Bugs, compatibility, and lifecycle
- RingCube (MojoPac developer) acknowledged a known bug where modifications to MojoPac system files could be reflected on the host PC — i.e., isolation was imperfect. They stated it would be fixed in a future version, but that fix apparently never arrived.
- MojoPac was designed for Windows XP hosts and is incompatible with newer Windows versions (Vista, 7, 10). Upgrading the sandboxed XP to Vista is not possible.
- The free distribution of MojoPac is consistent with it not containing a full Windows XP installation (hence no bundled Windows license).
- MojoPac has been discontinued.
Practical takeaways
- MojoPac is useful for running a portable XP-like user environment from USB on XP hosts for legacy apps, but:
- It is not a true virtual machine or independent OS installation.
- It is unsuitable for OS-level operations such as in-place upgrades (e.g., XP → Vista).
- It may be risky due to known isolation bugs (changes might affect the host).

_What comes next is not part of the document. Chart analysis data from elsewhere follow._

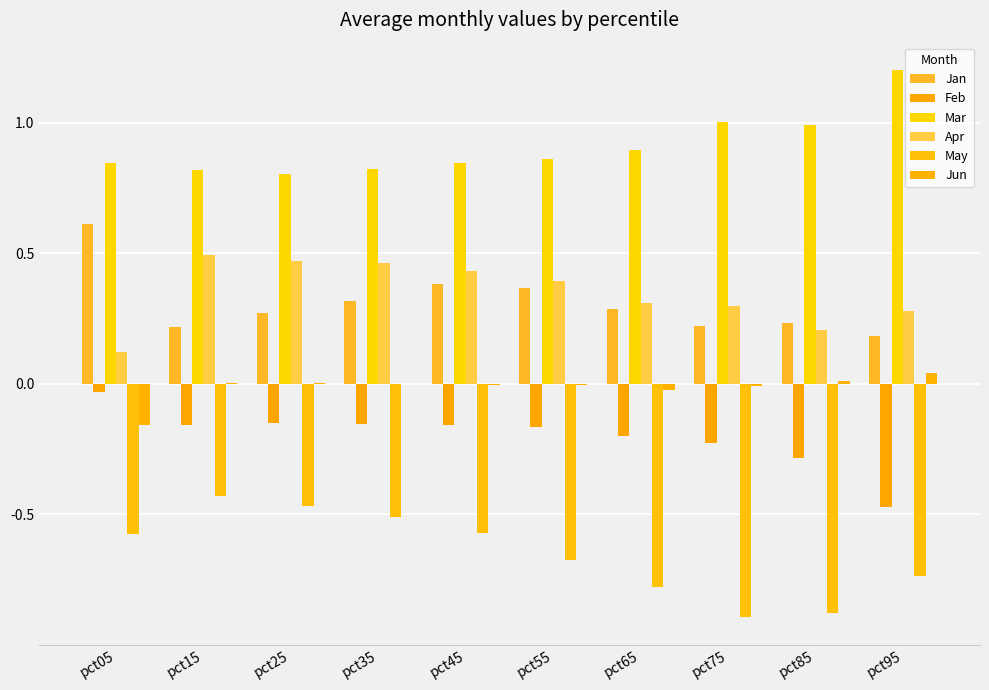

Reading left to right, what are all the values shown in this chart?

Jan: pct05=0.6	pct15=0.2	pct25=0.3	pct35=0.3	pct45=0.4	pct55=0.4	pct65=0.3	pct75=0.2	pct85=0.2	pct95=0.2
Feb: pct05=-0.0	pct15=-0.2	pct25=-0.1	pct35=-0.2	pct45=-0.2	pct55=-0.2	pct65=-0.2	pct75=-0.2	pct85=-0.3	pct95=-0.5
Mar: pct05=0.8	pct15=0.8	pct25=0.8	pct35=0.8	pct45=0.8	pct55=0.9	pct65=0.9	pct75=1.0	pct85=1.0	pct95=1.2
Apr: pct05=0.1	pct15=0.5	pct25=0.5	pct35=0.5	pct45=0.4	pct55=0.4	pct65=0.3	pct75=0.3	pct85=0.2	pct95=0.3
May: pct05=-0.6	pct15=-0.4	pct25=-0.5	pct35=-0.5	pct45=-0.6	pct55=-0.7	pct65=-0.8	pct75=-0.9	pct85=-0.9	pct95=-0.7
Jun: pct05=-0.2	pct15=0.0	pct25=0.0	pct35=0.0	pct45=-0.0	pct55=-0.0	pct65=-0.0	pct75=-0.0	pct85=0.0	pct95=0.0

- It is incompatible with modern Windows deployments (no Vista/Windows 10 support).
Primary sources / speakers referenced
- Video narrator / creator (YouTube video host; unnamed in subtitles).
- RingCube (MojoPac developer) — referenced via Wikipedia and cited (original site no longer available/archived).
- Wikipedia page (citing RingCube) and Wayback Machine (attempted retrieval of archived RingCube pages).
- Test platforms mentioned: Windows XP host PC (Dell Latitude D610 referenced), Windows 10 PC, Windows XP virtual machine; Windows Vista Home Premium upgrade DVD; Office 2003 CD.